I must confess, I was mildly disappointed at the conclusion of the ballet as my limited knowledge of ballet music caused me to think Tchaikovsky’s Waltz of the Flowers from the Nutcracker Suite was actually part of the Swan Lake Ballet. Yes, shame on me. But I was looking forward to it the whole time. It was only afterward when I realized my mistake that my disappointment subsided. But I did recognize the Swan Lake Theme as it is one of my favorite themes, especially when the horns play the melody and it darkens. But it’s alright, we’re going to see Nutcracker in December so I will get to here the waltz.

The enormous chandelier and murals on the ceiling.

The enormous chandelier and murals on the ceiling.

After the ballet we went back to the dorm, but not before buying a Snickers at Mongolia (really Magnolia, the 24 store near our house. we call it Mongolia though, I’ll take a picture one of these days.) Then we watched “Silence of the Lambs” with Anthony Hopkins and Jodie Foster. It was quite good. The next morning the sky gave us a new surprise with more snow!

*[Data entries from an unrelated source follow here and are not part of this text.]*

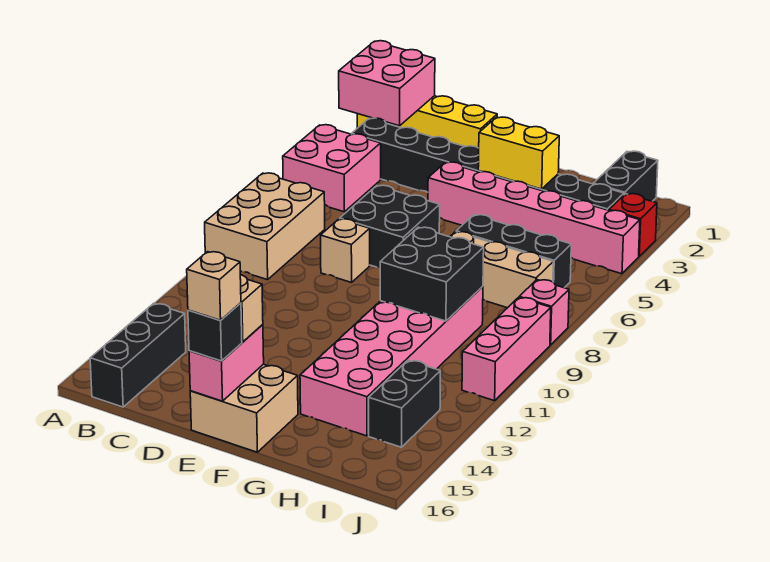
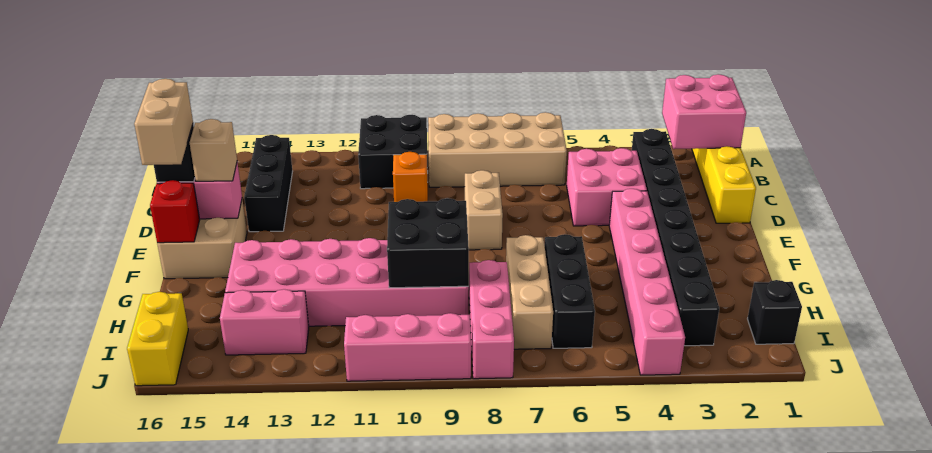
pink 2x2 brick [283,125,381,212] -> pink 2x2 brick moved to [567,148,647,226]
tan 2x3 brick [205,173,325,280] -> tan 2x4 brick [428,112,567,187]
black 1x3 brick [90,304,186,407] -> black 1x3 brick turned to [244,135,293,232]
none -> orange 1x1 brick [393,152,428,202]
black 2x2 brick [340,185,440,268] -> black 2x2 brick moved to [358,115,428,189]
tan 1x1 brick [321,219,370,283] -> tan 1x2 brick [465,170,503,250]
tan 1x1 brick [187,252,241,320] -> tan 1x2 brick [134,79,193,165]
yellow 1x2 brick [478,117,559,189] -> yellow 1x2 brick moved to [127,292,188,386]
black 1x2 brick [593,151,658,201] -> black 1x1 brick [748,280,802,344]
black 1x2 brick [369,360,440,447] -> pink 1x2 brick [220,289,309,355]
red 1x1 brick [609,194,657,256] -> red 1x1 brick moved to [150,180,200,243]
pink 1x1 brick [519,280,569,345] -> pink 1x3 brick [469,260,514,379]

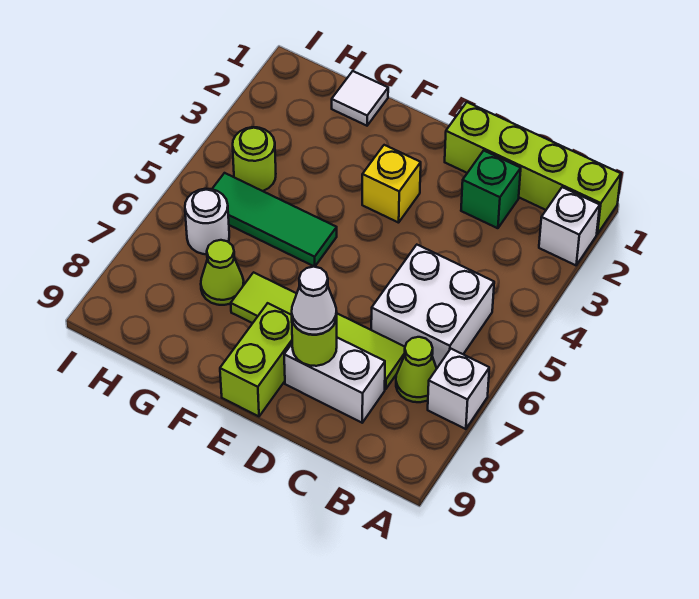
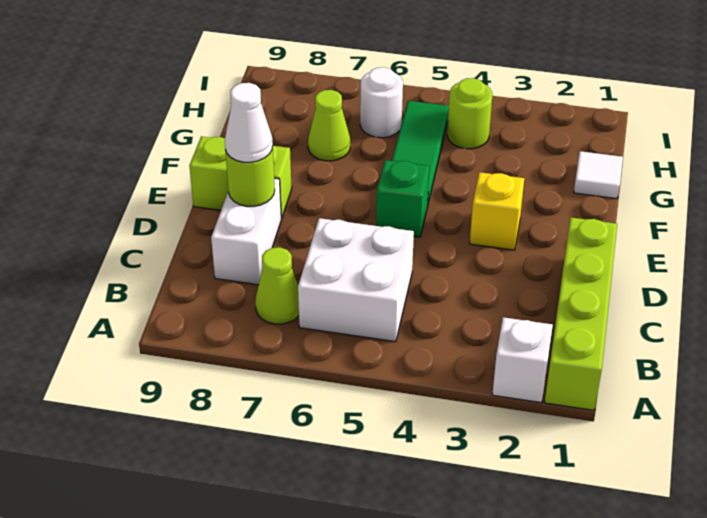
white 1x1 brick [428,349,489,429] -> none
green 1x1 brick [461,151,521,228] -> green 1x1 brick moved to [376,160,429,237]
lime 1x4 tile [231,272,405,389] -> none

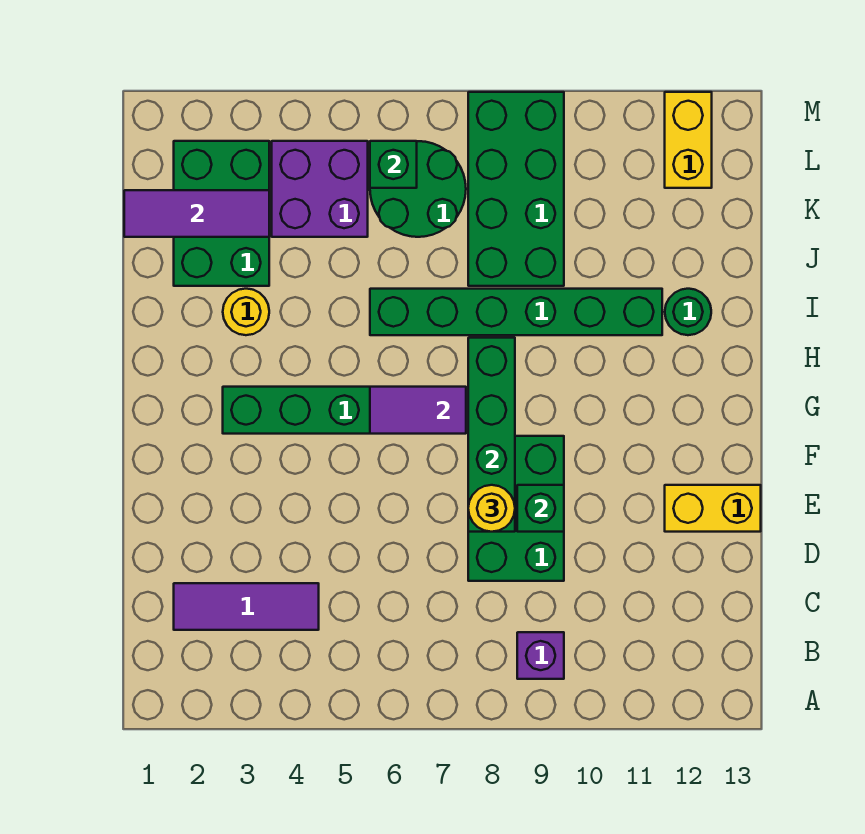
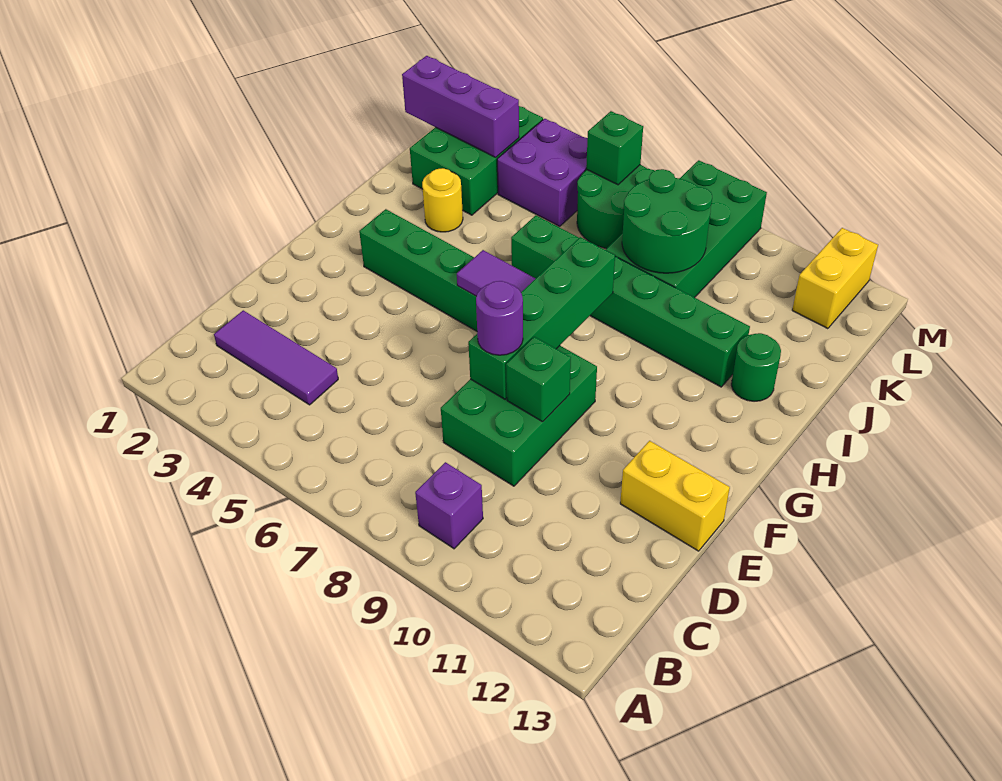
yellow 1x1 round brick [468,485,515,532] -> purple 1x1 round brick [476,281,523,355]
none -> green 2x2 round brick [622,169,712,273]
purple 1x3 tile [124,190,269,237] -> purple 1x3 brick [402,56,519,157]

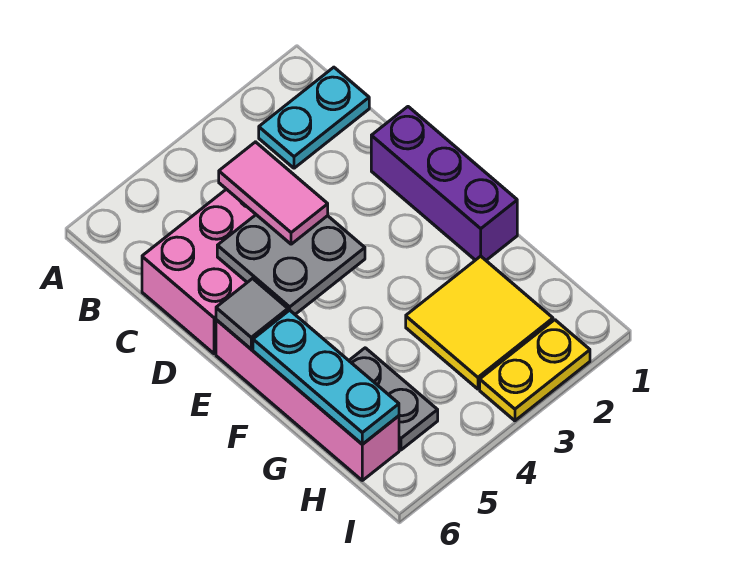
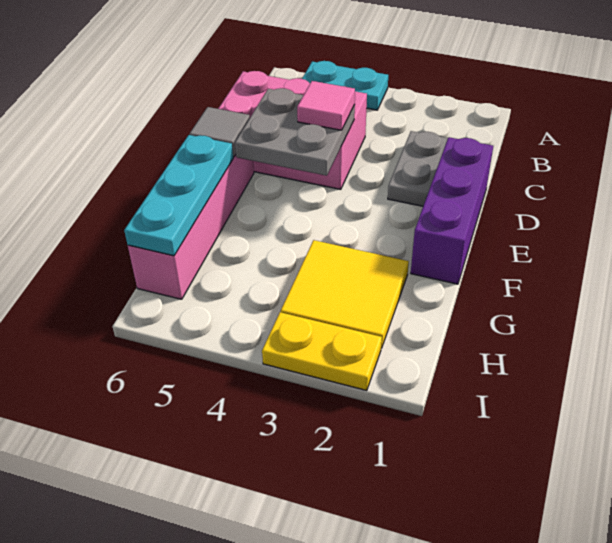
cyan 1x2 plate [259,67,369,168] -> cyan 1x2 plate moved to [302,61,388,110]
pink 1x2 tile [219,142,328,244] -> pink 1x1 tile [297,81,355,130]
grey 1x2 plate [349,348,438,450] -> grey 1x2 plate moved to [388,131,448,206]

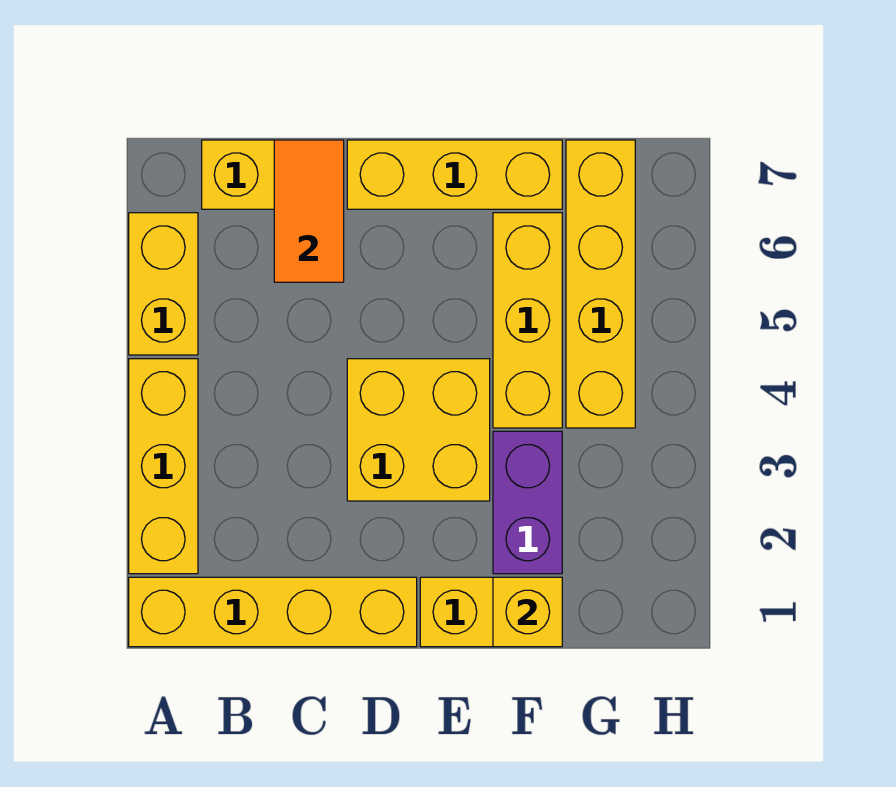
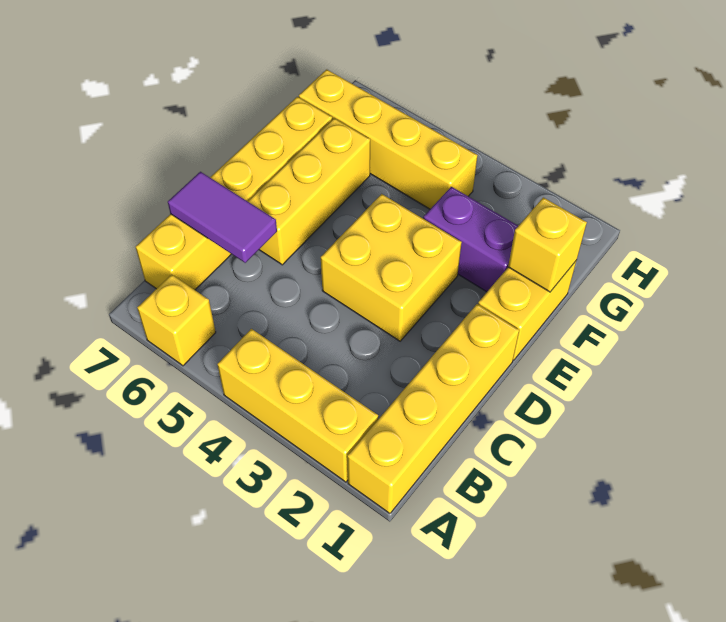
yellow 1x2 brick [129,213,198,355] -> yellow 1x1 brick [137,274,216,366]
orange 1x2 tile [274,140,344,282] -> purple 1x2 tile [168,172,277,263]
yellow 1x3 brick [493,213,562,428] -> yellow 1x3 brick turned to [248,118,370,265]

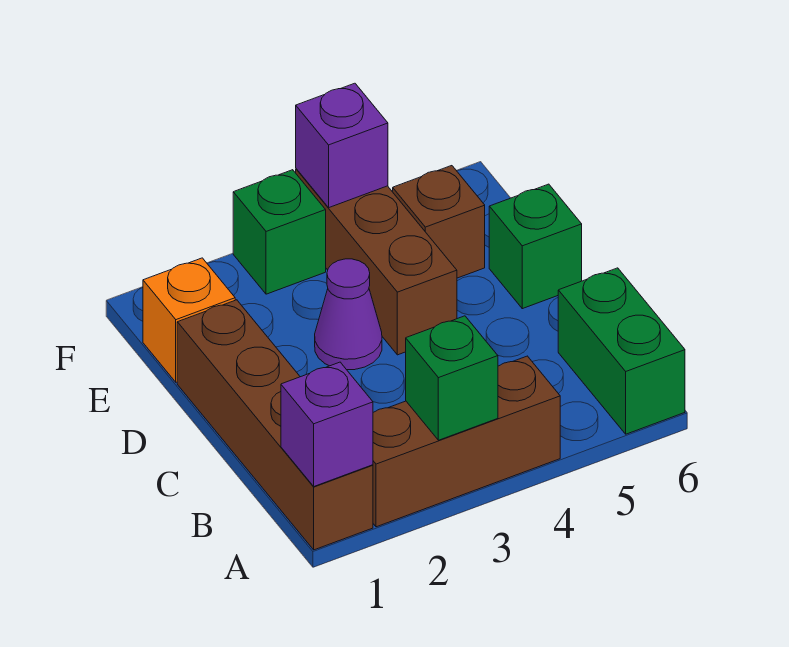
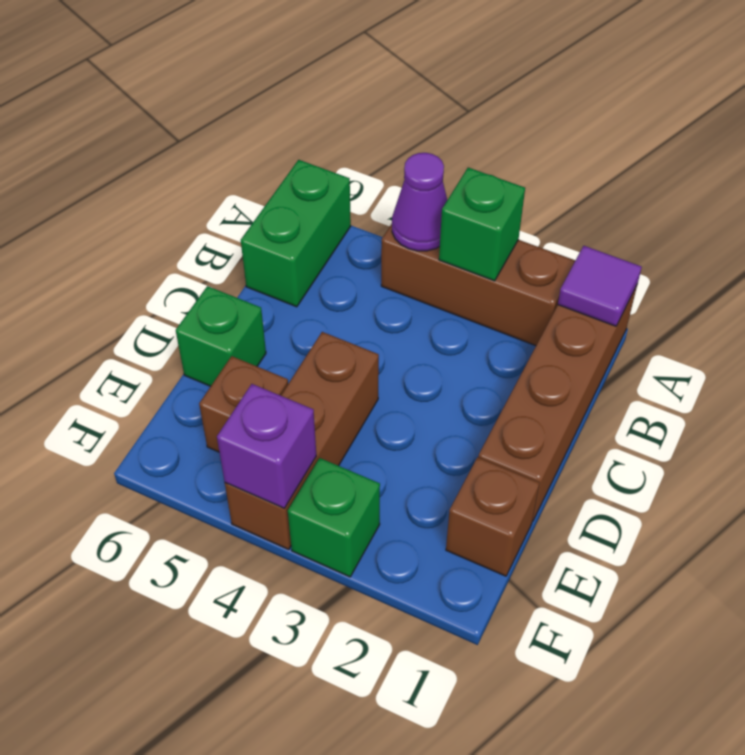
purple 1x1 brick [281,362,373,486] -> purple 1x1 tile [558,246,642,326]
purple 1x1 cone [315,259,382,370] -> purple 1x1 cone moved to [392,153,447,251]
orange 1x1 brick [143,258,235,382] -> brown 1x1 brick [446,457,539,576]

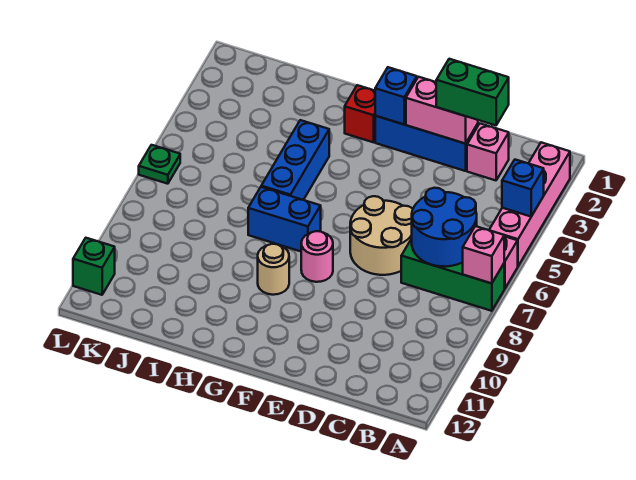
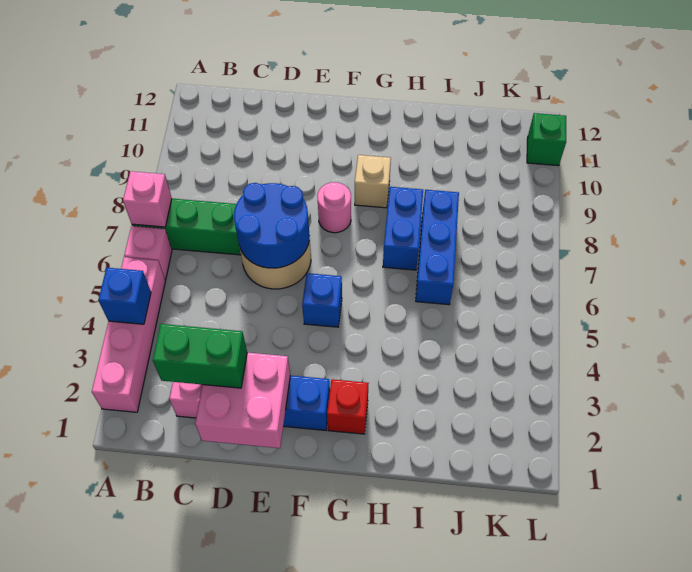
blue 2x2 round brick [412,188,477,267] -> blue 2x2 round brick moved to [234,183,310,268]
pink 1x2 brick [406,77,478,144] -> pink 2x2 brick [195,352,290,448]
blue 1x1 brick [375,67,417,124] -> blue 1x1 brick moved to [302,273,342,327]
blue 1x2 brick [248,187,321,251] -> blue 1x2 brick turned to [383,187,423,270]
tan 1x1 round brick [258,244,289,295] -> tan 1x1 brick [355,155,391,208]
blue 1x3 brick [261,120,329,200] -> blue 1x3 brick moved to [416,190,459,305]
green 1x1 plate [139,145,180,184] -> none

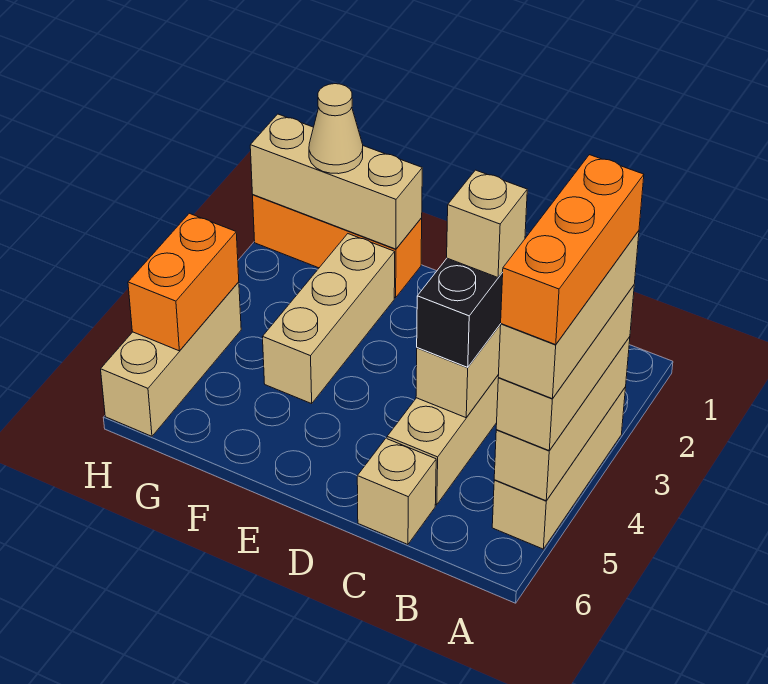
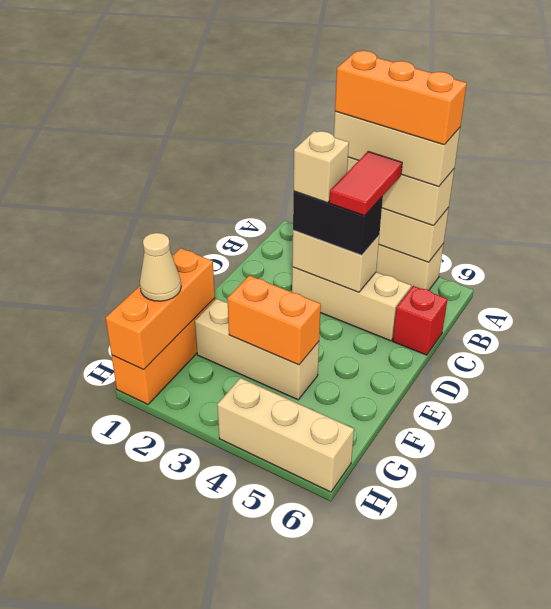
none -> red 1x2 tile [330,152,402,216]
tan 1x1 brick [357,438,436,544] -> red 1x1 brick [393,286,447,355]
tan 1x3 brick [250,114,422,249] -> orange 1x3 brick [106,248,215,370]
orange 1x2 brick [128,213,239,351] -> orange 1x2 brick moved to [227,276,321,365]

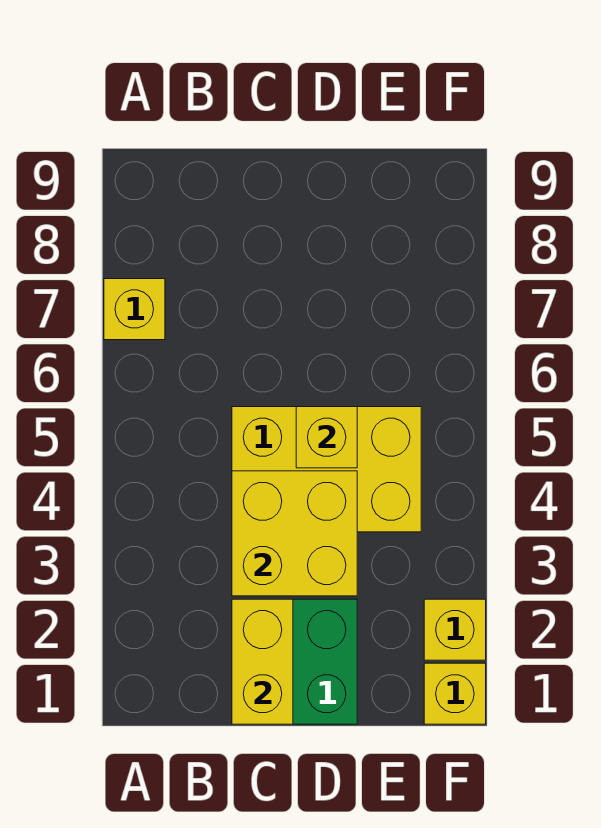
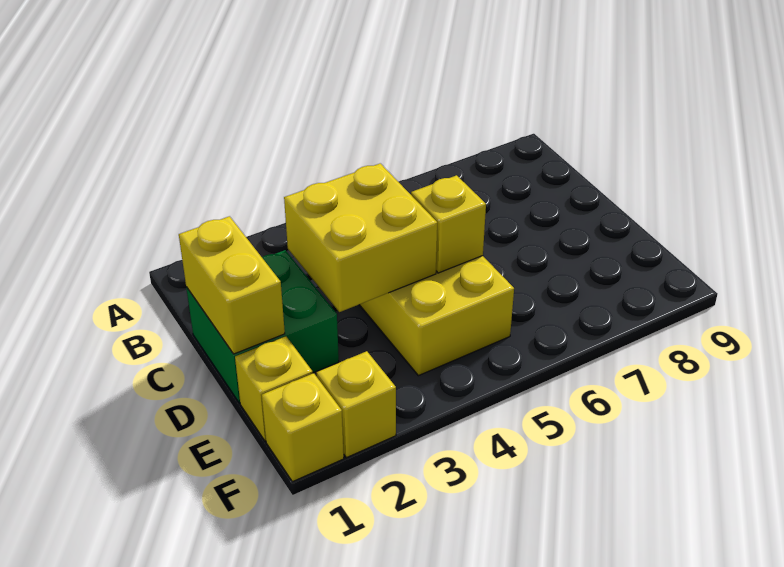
yellow 1x1 brick [104,279,165,340] -> yellow 1x1 brick moved to [235,336,313,441]
yellow 1x2 brick [232,599,293,724] -> yellow 1x2 brick turned to [179,216,285,354]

Check out that snow. Too bad it rained the next night and then warmed up some more so that it all disappeared until the following Friday.

Check out that snow. Too bad it rained the next night and then warmed up some more so that it all disappeared until the following Friday.

Time to do Complex Analysis homework that I’ve put off since Tuesday.

6 Responsesto “Snow & Swan Lake – Halloween in Moscow”

  1. Papa says:

    Caleb I hope you save this on a disk so that you can build a power point with all the good things you have.
    Love
    Papa

  2. Blair says:

    Caleb

    Those pics are amazing. What great architecture you get to see. Do you still need a coat/jacket? What are the Russian people like? Do they like you as an American? What intrigues you most about the culture? Are there any surprises you’ve learned about how the Russian people are different than Americans? When are you home next? Cheers, Blair

  3. Tatiana says:

    Great! Thank you for adding copyright)))

  4. Jennifer says:

    Caleb,
    I love ballet. So glad you liked it. I loved your observations. On Cheers, the sitcom, Diane points out that she admired Baryshnikov’s “Albrecht”. Woody Harrelson attributes that level of visibility to Baryshnikov’s tight leotard. Heh, heh, heh. Oh, the merriment.

  5. LebCa says:

    It was probably the tightest piece of spandex I’ve ever seen.

  6. LebCa says:

    I realize I’m spoiled with how many incredible things I’m getting to see. No, I do not need a jacket/coat anymore as I bought one while we were in Kyiv. It was a bit cheaper there than Moscow. The Russians are very interesting; probably the most confusing thing about some of them is the way they have opinions about two different subjects which seem to contradict each other from our standpoint. I think they do like me, and us for the most part. I think learning how people deal with the corruption in their government here intrigues me, as in trying to learn what extent corruption affects people’s lives.
    Surprisingly, I think Russians are more generous than Americans. Sometimes when I ride the metro, a beggar will jump on and ask for money (maybe cross his/her heart) and I’m always shocked at the large number of people who pull out change for the beggar. Of course these coins would equate to around $.03-.25 per person, but wages are less here. Although last time this occurred, I noticed that the people giving money were all wearing fur, so maybe it’s just a higher class thing. But not the highest high rollers because they wouldn’t be riding the metro; they’d be in expensive cars with tinted windows being driven by a private driver (we see these). But it seems different on the street as I often see old women kneeling on the side of the road begging with a cup in front of them which is always nearly empty. So I really don’t know how this whole charity thing works.
    I will be home January 10th for about 10 days before I head up to Berkeley. But then I’m kind of home/at berkeley for the rest of the year.